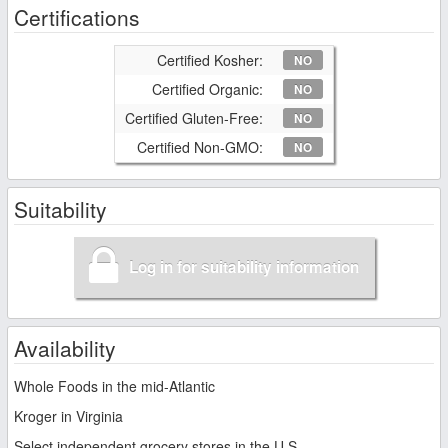
Certifications
Certified Kosher:
NO
Certified Organic:
NO
Certified Gluten-Free:
NO
Certified Non-GMO:
NO
Suitability
Log in for suitability information
Availability
Whole Foods in the mid-Atlantic
Kroger in Virginia
Select independent grocery stores in the U.S.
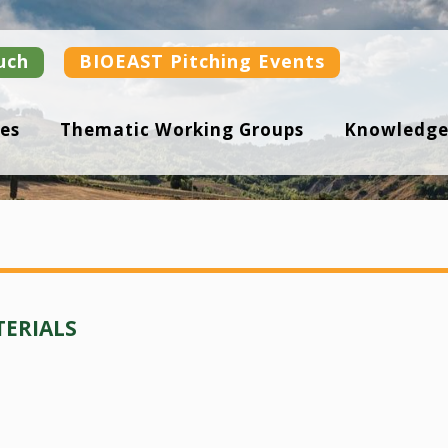
uch
BIOEAST Pitching Events
es
Thematic Working Groups
Knowledge
TERIALS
-=-=-
WHAT THE TASK ASKS: Gather each line in the data that holds the string "Certified".

ANSWER SECTION:
Certified Kosher:
Certified Organic:
Certified Gluten-Free:
Certified Non-GMO:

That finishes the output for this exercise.